Alle Teilnehmerinnen waren neugierig, was sich hinter dem Titel „Gender Health Gap“ verbirgt. Übersetzt bedeutet es die ungleiche Gesundheitsversorgung von Männern und Frauen.

Manch einer könnte einwerfen, Frauen leben doch länger, wie kann es da ein Ungleichgewicht geben? Untersuchungen zeigen, dass Frauen zwar länger leben, davon aber fast neun Jahre ihres Lebens in einer gesundheitlich deutlich schlechteren Verfassung als die Männer verbringen.

Mit Dr. Nora Meyer, Gesundheitsmanagerin der Vulkaneifel, führte uns eine kompetente Referentin durch dieses Thema. Sie wies unter anderem darauf hin, dass eine Verbesserung der Frauengesundheit die Weltwirtschaft, und damit auch die Wirtschaft Deutschlands, ankurbeln würde. Und zwar weltweit gesehen um eine Billion US-Dollar.    

Uns wurde klar, wir wissen zu wenig darüber. Laut einer repräsentativen Studie der Versicherungsgesellschaft AXA (Juni 2025), die Allgemeinmediziner und Menschen in Deutschland befragt hat, haben mehr als 70% der Befragten noch nie etwas von dem Begriff „Gender Health Gap“ gehört. Rund ein Drittel (32 %) nimmt an, dass das Geschlecht bei der Behandlung von Krankheiten keine Rolle spiele. 55 % der befragten Ärztinnen und Ärzte schlossen nicht aus, selbst schon eine falsche Diagnose aufgrund geschlechtsspezifischer Unterschiede gestellt zu haben.

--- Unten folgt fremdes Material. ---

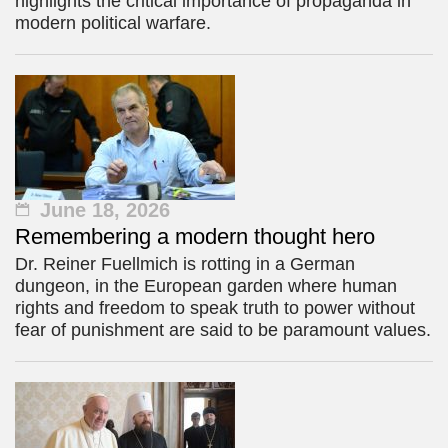
highlights the critical importance of propaganda in
modern political warfare.
June 18, 2026
Remembering a modern thought hero
Dr. Reiner Fuellmich is rotting in a German
dungeon, in the European garden where human
rights and freedom to speak truth to power without
fear of punishment are said to be paramount values.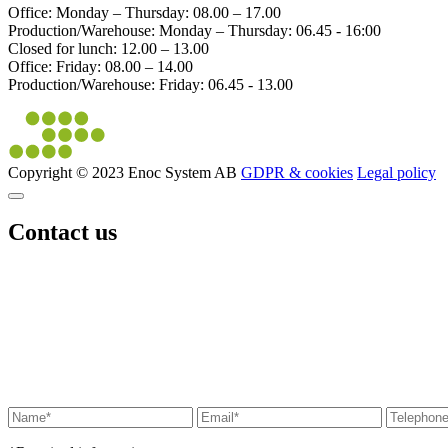
Office: Monday – Thursday: 08.00 – 17.00
Production/Warehouse: Monday – Thursday: 06.45 - 16:00
Closed for lunch: 12.00 – 13.00
Office: Friday: 08.00 – 14.00
Production/Warehouse: Friday: 06.45 - 13.00
Copyright © 2023 Enoc System AB
GDPR & cookies
Legal policy
Contact us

Nicht nur benachteiligt diese Wissenslücke die Gesundheit von Frauen, auch Männer, Trans*, inter* und nicht-binäre Personen, leiden darunter. Falsch diagnostizierten Erkrankungen führen zu falscher Medikation, mildern nicht die Erkrankung bzw. deren Symptome, sondern können Leiden auch vergrößern. Eine differenzierte Betrachtung von Erkrankungen ist also in unser aller Interesse.

Der Vortrag hat uns viele neue Erkenntnisse und Aha-Momente gebracht. So vielfältig die Aspekte in der Gesundheitsforschung sind, so vielfältig waren auch die Diskussionsbeiträge. Aufklärung ist notwendig, das wurde uns allen klar. Am Samstag haben wir damit angefangen.